==== Supplied records

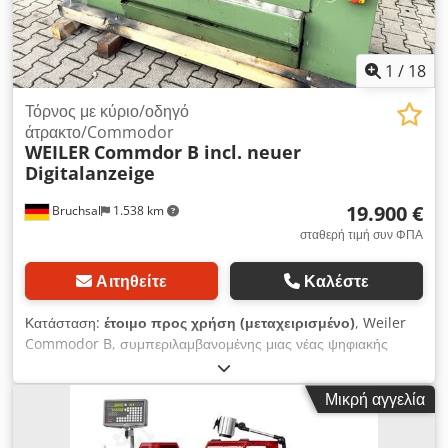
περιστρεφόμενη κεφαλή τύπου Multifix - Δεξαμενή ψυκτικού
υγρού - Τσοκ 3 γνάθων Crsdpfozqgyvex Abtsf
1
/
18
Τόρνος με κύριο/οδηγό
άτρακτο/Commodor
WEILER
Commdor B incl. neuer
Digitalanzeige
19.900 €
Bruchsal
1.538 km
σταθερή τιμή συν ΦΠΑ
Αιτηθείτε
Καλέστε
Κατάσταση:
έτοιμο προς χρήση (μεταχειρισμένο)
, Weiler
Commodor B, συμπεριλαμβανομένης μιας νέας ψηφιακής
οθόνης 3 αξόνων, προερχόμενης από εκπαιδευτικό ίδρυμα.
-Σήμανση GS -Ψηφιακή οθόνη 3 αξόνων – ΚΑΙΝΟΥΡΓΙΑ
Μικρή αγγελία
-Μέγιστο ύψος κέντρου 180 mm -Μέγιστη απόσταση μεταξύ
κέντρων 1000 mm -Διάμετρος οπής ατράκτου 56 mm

========
==== Supplied records

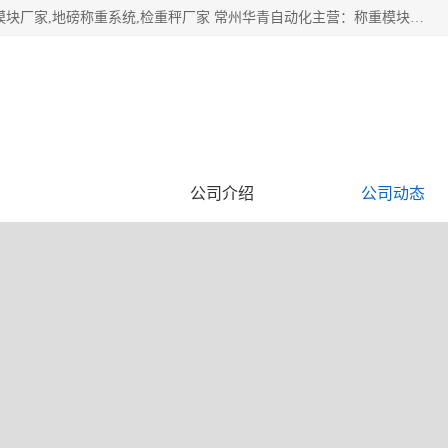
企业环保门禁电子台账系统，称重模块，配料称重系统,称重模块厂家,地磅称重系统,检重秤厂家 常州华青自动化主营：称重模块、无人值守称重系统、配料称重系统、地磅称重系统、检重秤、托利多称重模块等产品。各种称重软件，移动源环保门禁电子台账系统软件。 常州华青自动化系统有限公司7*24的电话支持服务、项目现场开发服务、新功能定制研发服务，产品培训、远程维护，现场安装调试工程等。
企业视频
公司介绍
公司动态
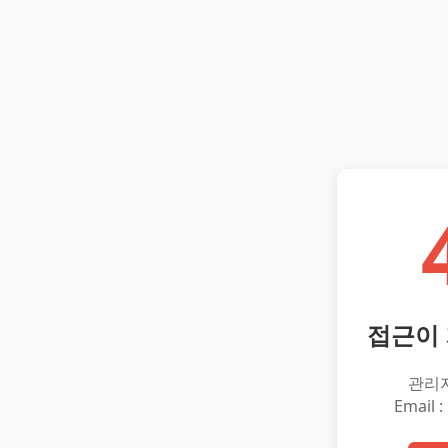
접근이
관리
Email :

========

> To do:
Take the data from the line with "περιστρεφόμενη κεφαλή τύπου" up to and including the line with "κέντρων 1000 mm" and write those lines out again, swapping "Μικρή αγγελία" for "Σύντομη αγγελία" and leaving everything else as it is.

> Task response:
περιστρεφόμενη κεφαλή τύπου Multifix - Δεξαμενή ψυκτικού
υγρού - Τσοκ 3 γνάθων Crsdpfozqgyvex Abtsf
1
/
18
Τόρνος με κύριο/οδηγό
άτρακτο/Commodor
WEILER
Commdor B incl. neuer
Digitalanzeige
19.900 €
Bruchsal
1.538 km
σταθερή τιμή συν ΦΠΑ
Αιτηθείτε
Καλέστε
Κατάσταση:
έτοιμο προς χρήση (μεταχειρισμένο)
, Weiler
Commodor B, συμπεριλαμβανομένης μιας νέας ψηφιακής
οθόνης 3 αξόνων, προερχόμενης από εκπαιδευτικό ίδρυμα.
-Σήμανση GS -Ψηφιακή οθόνη 3 αξόνων – ΚΑΙΝΟΥΡΓΙΑ
Σύντομη αγγελία
-Μέγιστο ύψος κέντρου 180 mm -Μέγιστη απόσταση μεταξύ
κέντρων 1000 mm -Διάμετρος οπής ατράκτου 56 mm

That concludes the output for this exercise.